Double knockout rose: This is often considered the most beautiful rose representing the Knockout family. It attributes all the prominent features of the family like abundant blooms that are repetitive until fall, high disease resistance and low maintenance. In addition to these feature the rose is stunningly beautiful. The bloom is fully double and it resembles the classic double bloom red rose. It is even more cold weather hardy than the original.
Pink: The rose showcases the same features of the original except the color. Blooms of these are very lively with pink color deeply saturated on its petals. It can work wonders when planted in the garden, with other plants selected to compliment the rose it can showcase vibrant display of colors.
Pink Double: The rose is known for its stability. The rose has an elegant classic double bloom that will enhance the beauty of any landscape gardening. Pink Double Knockout Rose is as sturdy and disease resistant as the other members of the Knockout family. It has even higher draught resistance than others.

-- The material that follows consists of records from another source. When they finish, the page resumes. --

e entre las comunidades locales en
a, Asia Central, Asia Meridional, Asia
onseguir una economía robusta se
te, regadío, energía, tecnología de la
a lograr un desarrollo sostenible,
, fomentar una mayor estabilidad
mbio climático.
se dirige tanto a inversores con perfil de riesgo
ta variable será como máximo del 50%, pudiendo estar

Rainbow: This member is very unique with coral pink color petals that are yellow towards the center. It possesses all the excellent features of the family. This rose has even more compact growth than other knockout roses. The plant is highly resistant to black spots. It looks extravagant with its deep burgundy colored new foliage that gradually turns to dark green.
Blushing: This rose exhibits light pink colored blooms. The rose has all the essential features of the Knockout family and will look ravishing in every landscaping. The bloom is medium sized with 5 to 7 petals.
Sunny: This rose is the latest addition to the family. The rose bears a sweet fragrance. The rose shrub is built upright and is little more compact than the other Knockout roses. The bloom of the flower displays cheerful yellow color. The yellow colored petals quickly change to cream as they grow thus making the bush look more exotic with different shades of yellow and cream colors. Knockout roses are the best solution for the landscaping requirements. Along with being very attractive, they perform excellently with low maintenance.
Pruning Your Knockout Rose
Pruning Knockout roses is usually quick and easy. After all, they are bred to be virtually maintenance free. Isn’t that why you plant and grow them?
According to Conard-Pyle, these actually don’t require pruning. You can do a cutback prior to spring blooms in the early spring. You can cut off about half of the current plant back. Conard says that you may be able to leave only about 12 inches of cane left.
After you first plant them though, its generally best to let them grow through uncut for a season. This will help them grow unchecked into a natural position and shape. Even though they are marketed heavily as being care free, some basic housekeeping will keep them packed with blooms and healthy. Aside from the springtime cutting, you should also always cut out any dead or diseased wood to protect the health of the rest of the plant.
While these plants are designed so that the spent petals and blooms fall away, some deadheading can help out and speed up the process. The result should be even more blooms, and quicker! Normally it might take four to six weeks but with the knockouts it tends to be quicker. Some Miracle Gro can help as well.